We were lucky. It was June and warm. There were plenty of people on the sidewalks that night, just strolling around. I found a good place on Yonge Street near an ice-cream stand and took Bitsie out of my knapsack. Only he didn’t look like Bitsie very much anymore. Just to be on the safe side, we’d borrowed some things from the costume department and disguised him as a girl.
A very ugly girl. With big red felt lips, glasses, a kerchief with orange braids sticking out, and a peasant blouse with two tennis balls glued underneath in the appropriate places. I thought he was going to hate it, but he was so flattered by the idea that someone might recognize him that he was practically unbearable.54
I told myself this was going to be easy. All I had to do was move my lips as if I was trying not to move my lips and just let Bitsie do the rest. I put out a hat we’d also borrowed from the costume department and got started.
It was easy. Really easy. Bitsie was so into it. He went nuts. He did the Macarena. He did impressions of Nelly Furtado and the prime minister and some famous lady who used to get married all the time. He sang goofy fake opera songs and made jokes that I didn’t get.
But I guess they were funny. We’d only been doing it for about five minutes, but we already had a big crowd— and they were all laughing their heads off. Bitsie loved it.

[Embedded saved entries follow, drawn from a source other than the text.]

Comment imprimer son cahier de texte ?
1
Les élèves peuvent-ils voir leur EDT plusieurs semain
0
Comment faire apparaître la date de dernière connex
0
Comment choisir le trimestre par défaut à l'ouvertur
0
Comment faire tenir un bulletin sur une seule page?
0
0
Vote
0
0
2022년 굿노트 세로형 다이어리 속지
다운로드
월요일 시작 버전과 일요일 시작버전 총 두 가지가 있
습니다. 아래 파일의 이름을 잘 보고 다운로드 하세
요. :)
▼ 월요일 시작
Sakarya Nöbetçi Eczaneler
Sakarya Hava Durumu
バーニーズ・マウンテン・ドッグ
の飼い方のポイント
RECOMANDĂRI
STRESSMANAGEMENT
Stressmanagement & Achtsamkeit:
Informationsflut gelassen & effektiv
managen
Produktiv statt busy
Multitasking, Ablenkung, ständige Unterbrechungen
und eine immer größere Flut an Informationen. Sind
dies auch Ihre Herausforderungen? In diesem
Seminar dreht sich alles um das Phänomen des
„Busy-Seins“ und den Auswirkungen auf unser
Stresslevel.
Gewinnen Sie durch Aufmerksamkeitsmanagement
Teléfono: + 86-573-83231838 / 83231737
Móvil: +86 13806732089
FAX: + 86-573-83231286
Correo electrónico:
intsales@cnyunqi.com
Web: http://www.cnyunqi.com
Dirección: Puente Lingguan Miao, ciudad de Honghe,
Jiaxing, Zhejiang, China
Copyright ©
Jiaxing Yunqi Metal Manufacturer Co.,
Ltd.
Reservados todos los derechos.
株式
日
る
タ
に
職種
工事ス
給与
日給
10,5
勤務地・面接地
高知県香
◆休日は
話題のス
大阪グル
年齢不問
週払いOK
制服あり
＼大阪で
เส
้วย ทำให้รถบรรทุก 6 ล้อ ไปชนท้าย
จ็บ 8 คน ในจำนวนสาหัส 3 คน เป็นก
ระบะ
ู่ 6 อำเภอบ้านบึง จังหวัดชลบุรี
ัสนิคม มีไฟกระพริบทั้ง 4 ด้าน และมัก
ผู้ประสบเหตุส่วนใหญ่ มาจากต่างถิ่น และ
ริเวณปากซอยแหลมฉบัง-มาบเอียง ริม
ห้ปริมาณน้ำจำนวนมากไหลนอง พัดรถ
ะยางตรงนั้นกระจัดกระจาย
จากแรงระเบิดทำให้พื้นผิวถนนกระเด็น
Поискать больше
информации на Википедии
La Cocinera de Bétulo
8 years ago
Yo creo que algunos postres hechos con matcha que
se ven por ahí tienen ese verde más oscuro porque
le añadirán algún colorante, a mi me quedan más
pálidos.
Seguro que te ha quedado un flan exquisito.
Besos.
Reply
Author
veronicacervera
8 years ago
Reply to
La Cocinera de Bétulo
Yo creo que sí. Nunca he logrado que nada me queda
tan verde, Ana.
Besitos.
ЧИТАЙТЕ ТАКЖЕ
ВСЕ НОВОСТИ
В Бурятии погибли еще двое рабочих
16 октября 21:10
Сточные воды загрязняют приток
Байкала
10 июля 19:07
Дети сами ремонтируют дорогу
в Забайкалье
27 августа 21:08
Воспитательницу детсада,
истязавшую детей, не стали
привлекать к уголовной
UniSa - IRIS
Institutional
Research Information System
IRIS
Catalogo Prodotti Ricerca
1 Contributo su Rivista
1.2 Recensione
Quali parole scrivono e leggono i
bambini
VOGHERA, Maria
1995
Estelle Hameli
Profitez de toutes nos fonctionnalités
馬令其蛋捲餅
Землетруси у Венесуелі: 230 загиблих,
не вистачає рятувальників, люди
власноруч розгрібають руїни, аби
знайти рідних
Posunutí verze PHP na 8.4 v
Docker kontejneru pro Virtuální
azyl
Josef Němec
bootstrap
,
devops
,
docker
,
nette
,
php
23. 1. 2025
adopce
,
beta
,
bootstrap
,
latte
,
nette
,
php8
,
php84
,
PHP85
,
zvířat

I should have too, I guess. Our hat was filling up pretty fast. But something was making me nervous.
We were too good.
We were attracting too much attention.
I tried to tone Bitsie down a bit—but what could I do? I couldn’t say anything because people would get suspicious if we were both talking at the same time (and believe me, Bitsie had no intention of shutting up). I couldn’t stop him from moving. He was in charge there too. So I threw my hoodie over his head thinking I’d say, “That’s all for now, folks,” and they’d leave and I’d have a chance to talk to him alone about my worries. But that didn’t work either. Bitsie just threw the hoodie off, made some joke about puppet abuse and picked up right where he left off.
I tried to relax and go with it. I figured we almost had enough money so we wouldn’t have to do it much longer.
I was almost calm—until the lady with the yellow hair asked me that question.
“Where did a young girl like you learn to puppeteer like this?”
Of course I didn’t get to answer it. Bitsie took it upon himself to supply all the gory details. He started out okay.
He said, “Mostly I just taught myself. I’ve always been interested in theater and comedy.”
That would have been fine if he’d just left it at that. But he had everybody’s attention, and he was hardly going to waste it.
He lowered his eyes as if this was tough for him to talk about and went on. “Puppeteering became a way for me to escape the horrors of my family life. I retreated into my imaginary world in order to forget the physical and emotional abuse that awaited me at the hands of my cruel stepfather…”
Do I need to continue—or did you see that episode of Crime Wave too? Unfortunately, nobody in the crowd seemed to have. They all got these really sad looks on their faces and started throwing more money in the hat. Bitsie, I could just tell, thought he was brilliant. He started adding things that weren’t even in the TV show. About how I was living on the street now. About how my stepfather had a contract out on me. About how I’d started to believe that my puppet was talking to me. Things like that.
The lady, who by this time had mascara streaming down her face, touched me on the shoulder. She said, “Wait here.
I know someone who can help you. A policewoman who’s dealt with this type of thing before.” Then she ran off to get the cops.
Was Bitsie worried that the law was now on our trail? Ha! It didn’t even cross his mind. He was busy talking to a reporter from the National Herald, who’d noticed all the people and wanted to do a story on us for the next day’s paper.
That’s all I needed to hear. I grabbed Bitsie, my knapsack and the hat and bolted through the crowd.
Was Bitsie ever pissed off! He was screaming, “Hey! I was talking to that guy!” and everybody, I’m sure, was thinking what an amazing performer I was to be able to run and puppeteer backwards over my shoulder at the same time. Luckily, they all thought the escape was part of the act so it took a while before anyone started running after us.
There was no way I was going to stop until we were miles away from all those people and that reporter’s flashing camera.
I didn’t even slow down when Bitsie started biting my ear.
54 The guy was an egomaniac. You’d think if they could put a man on the moon, someone would be able to invent latex that wasn’t so full of itself.